WORK TO COMPLETE.
Please copy every one of the rows below word for word, leaving the pictures out of your answer.
:: DATA EXTRACT
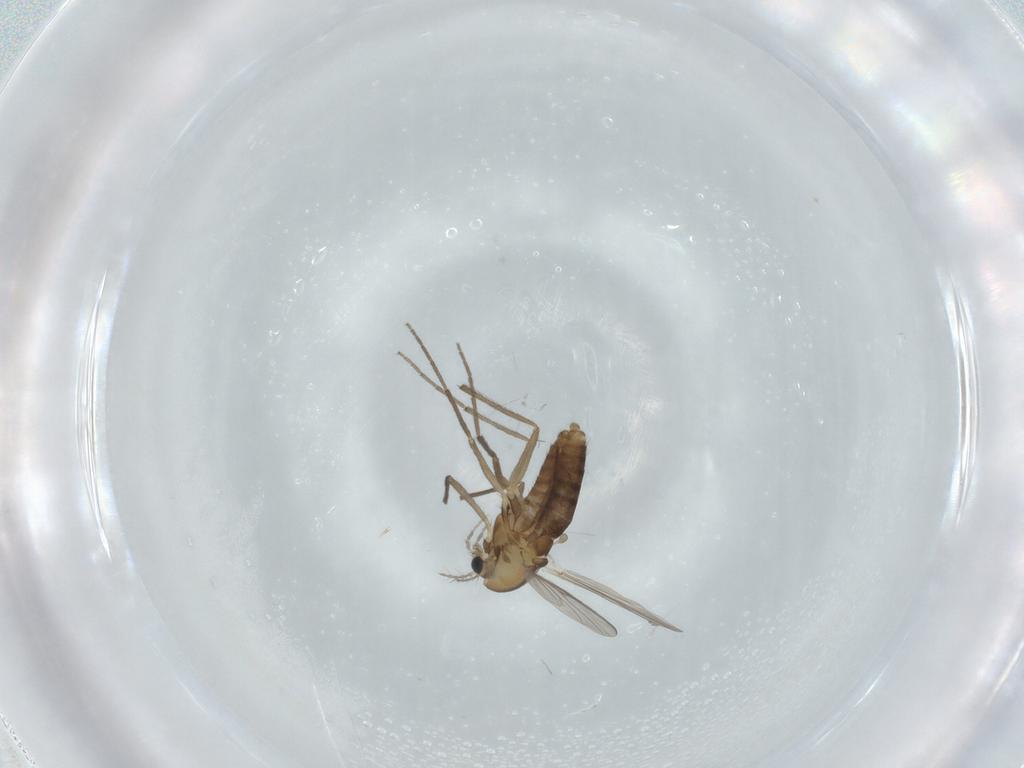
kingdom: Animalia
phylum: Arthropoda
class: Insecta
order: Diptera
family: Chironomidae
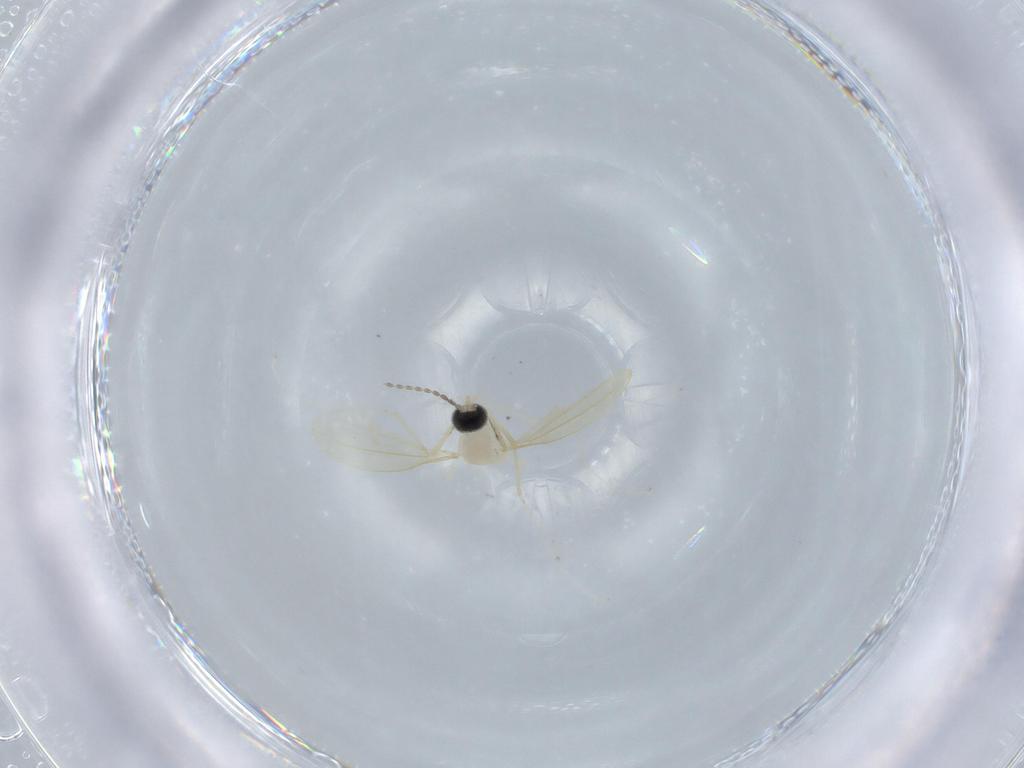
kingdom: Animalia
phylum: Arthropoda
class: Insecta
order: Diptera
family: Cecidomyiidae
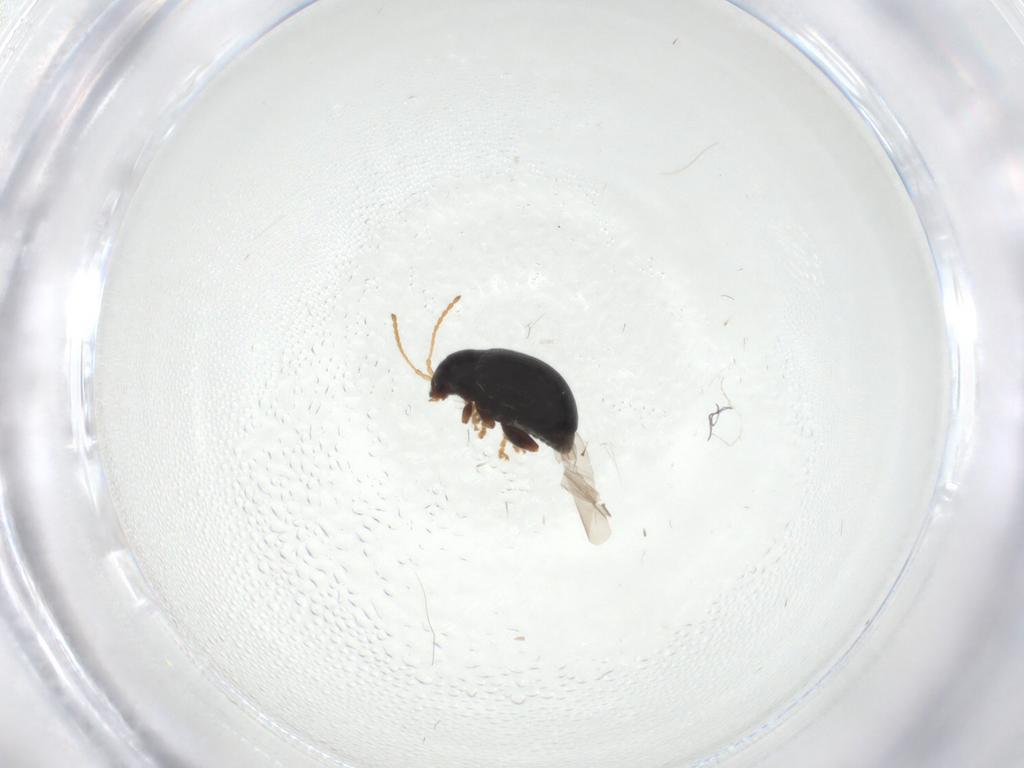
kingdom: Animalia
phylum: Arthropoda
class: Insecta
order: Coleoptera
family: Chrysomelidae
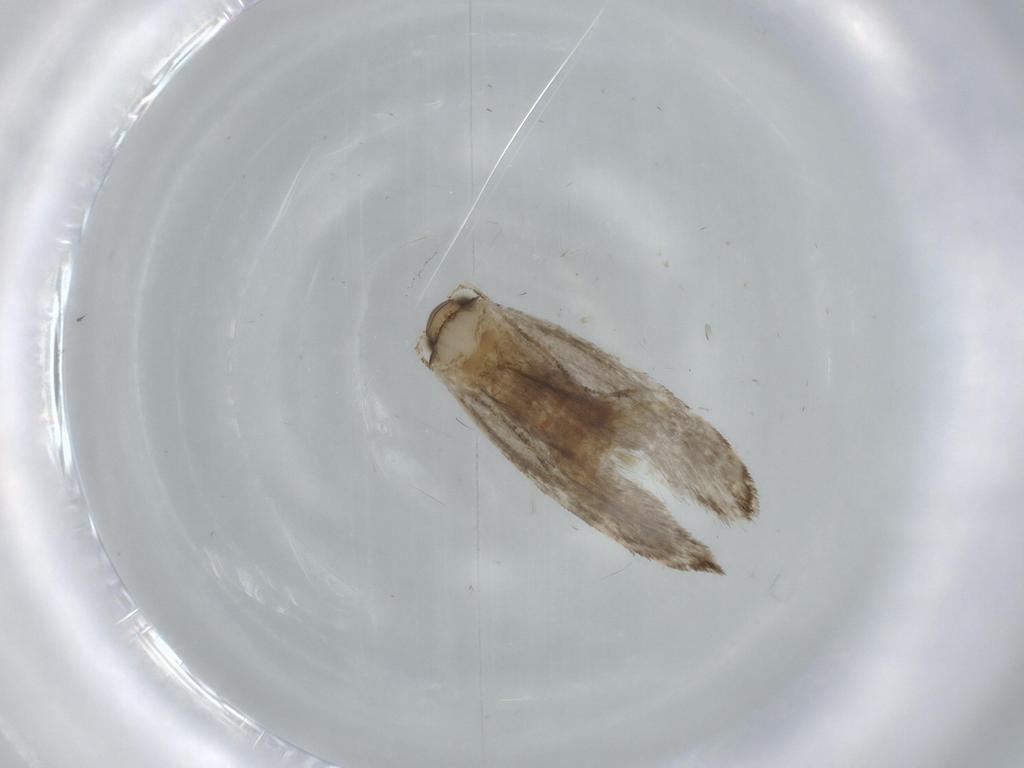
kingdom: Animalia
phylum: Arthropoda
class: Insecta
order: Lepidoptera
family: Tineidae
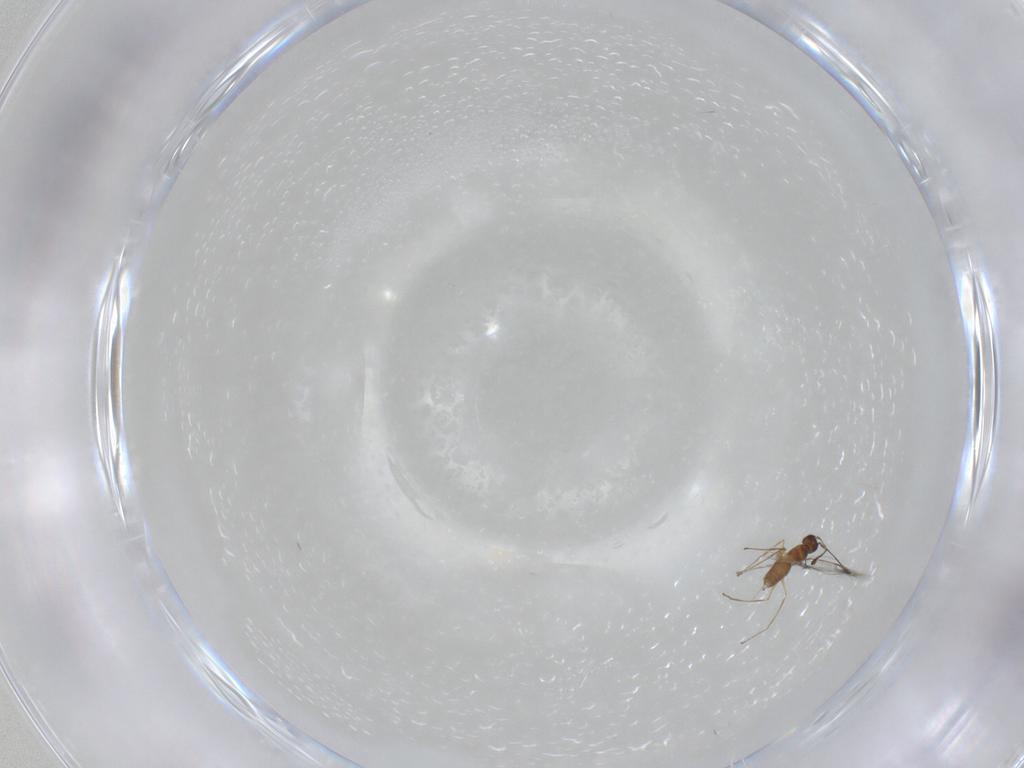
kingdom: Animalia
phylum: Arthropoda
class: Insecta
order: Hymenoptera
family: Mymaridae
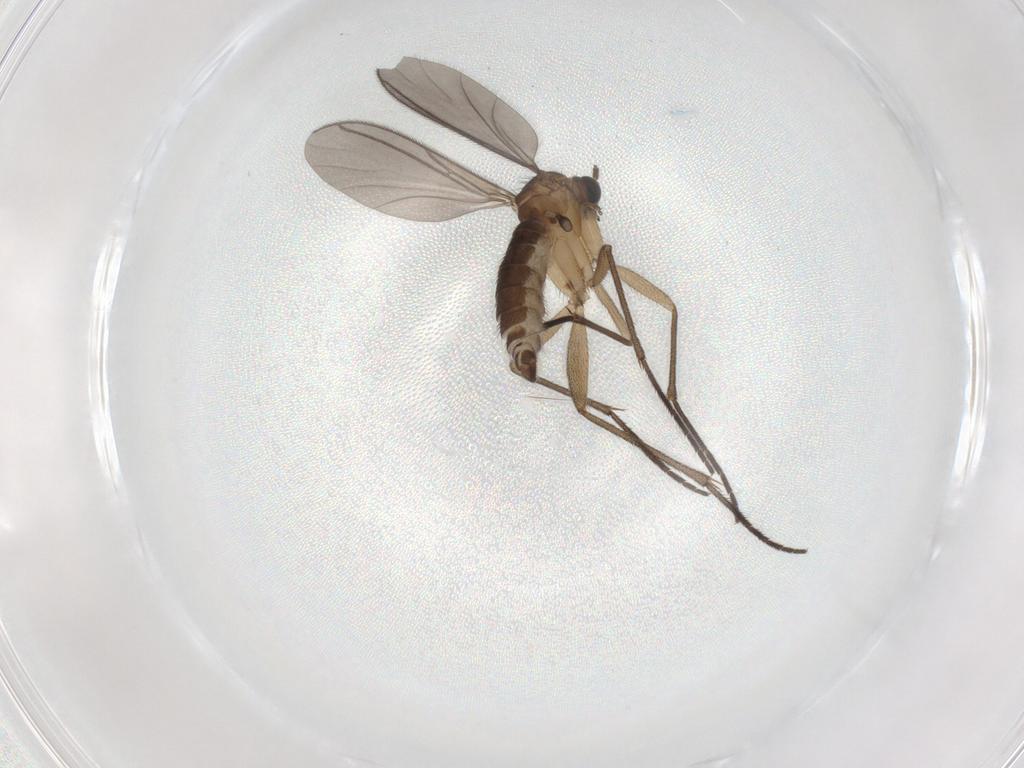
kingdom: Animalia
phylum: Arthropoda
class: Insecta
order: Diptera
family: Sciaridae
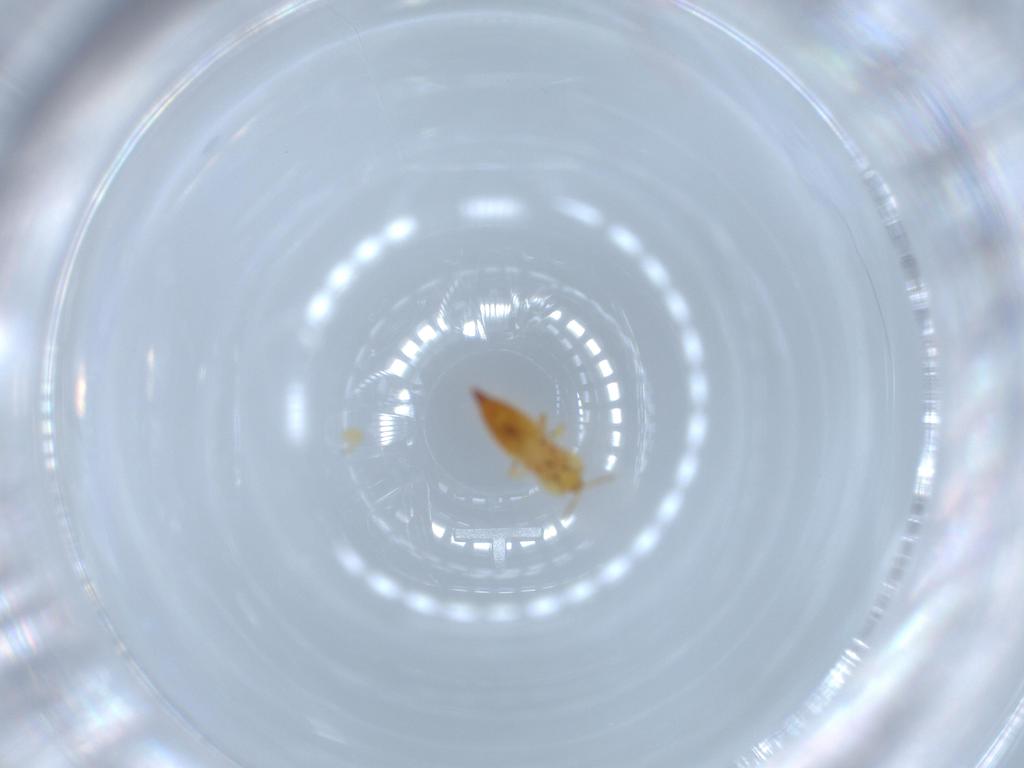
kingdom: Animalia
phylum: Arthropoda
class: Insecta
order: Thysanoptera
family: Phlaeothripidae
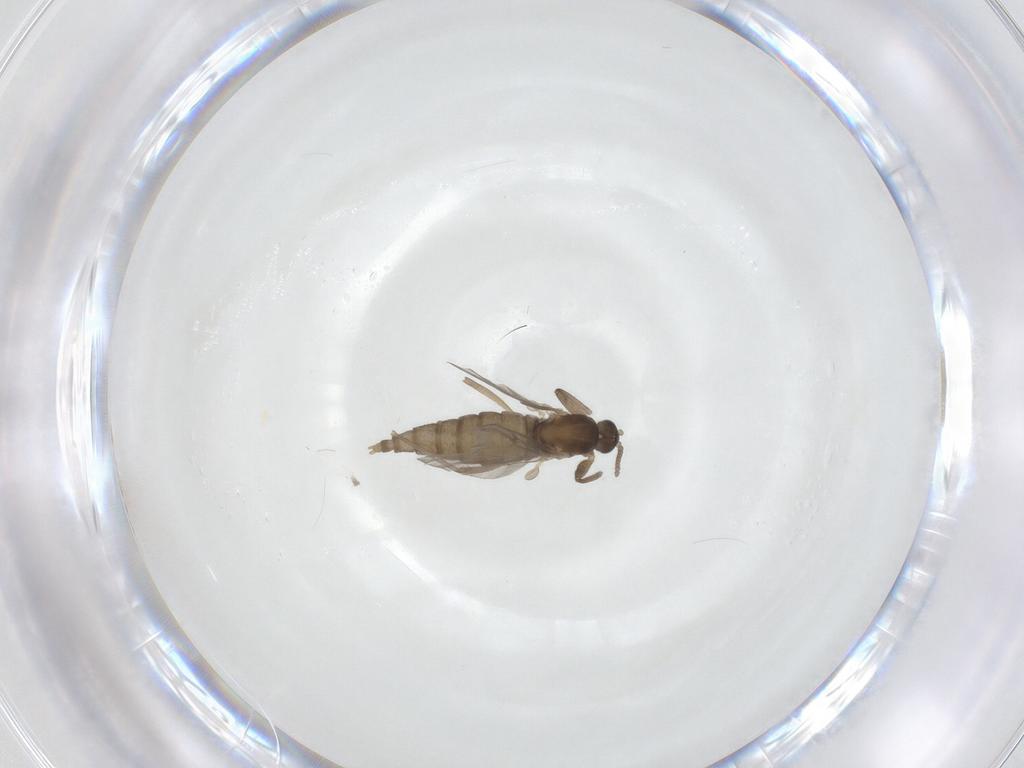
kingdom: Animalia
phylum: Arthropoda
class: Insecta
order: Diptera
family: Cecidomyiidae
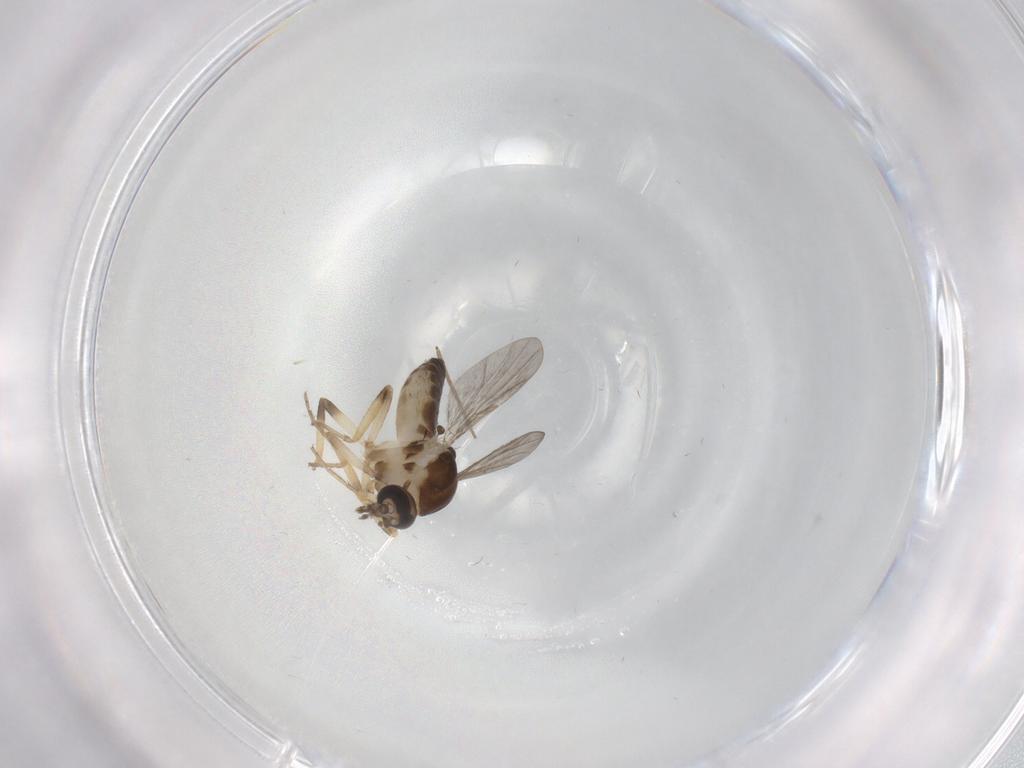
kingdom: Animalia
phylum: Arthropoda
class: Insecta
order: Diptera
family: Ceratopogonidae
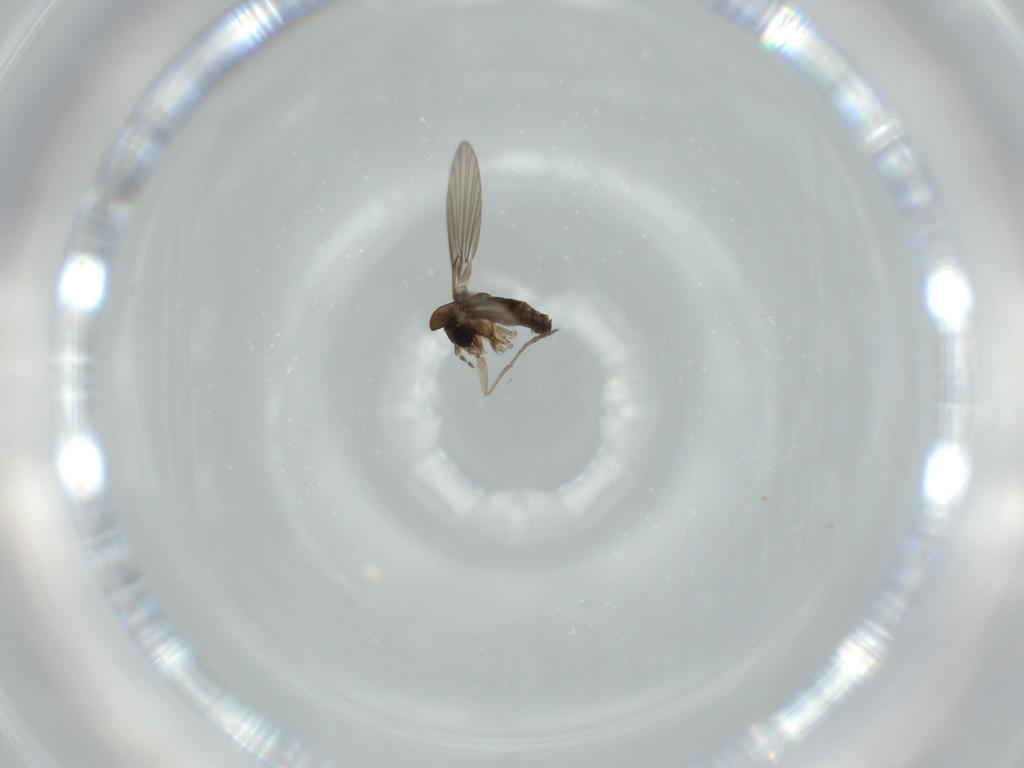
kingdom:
::::
REPLY TO THE TASK.
kingdom: Animalia
phylum: Arthropoda
class: Insecta
order: Diptera
family: Chironomidae
kingdom: Animalia
phylum: Arthropoda
class: Insecta
order: Diptera
family: Cecidomyiidae
kingdom: Animalia
phylum: Arthropoda
class: Insecta
order: Coleoptera
family: Chrysomelidae
kingdom: Animalia
phylum: Arthropoda
class: Insecta
order: Lepidoptera
family: Tineidae
kingdom: Animalia
phylum: Arthropoda
class: Insecta
order: Hymenoptera
family: Mymaridae
kingdom: Animalia
phylum: Arthropoda
class: Insecta
order: Diptera
family: Sciaridae
kingdom: Animalia
phylum: Arthropoda
class: Insecta
order: Thysanoptera
family: Phlaeothripidae
kingdom: Animalia
phylum: Arthropoda
class: Insecta
order: Diptera
family: Cecidomyiidae
kingdom: Animalia
phylum: Arthropoda
class: Insecta
order: Diptera
family: Ceratopogonidae
kingdom:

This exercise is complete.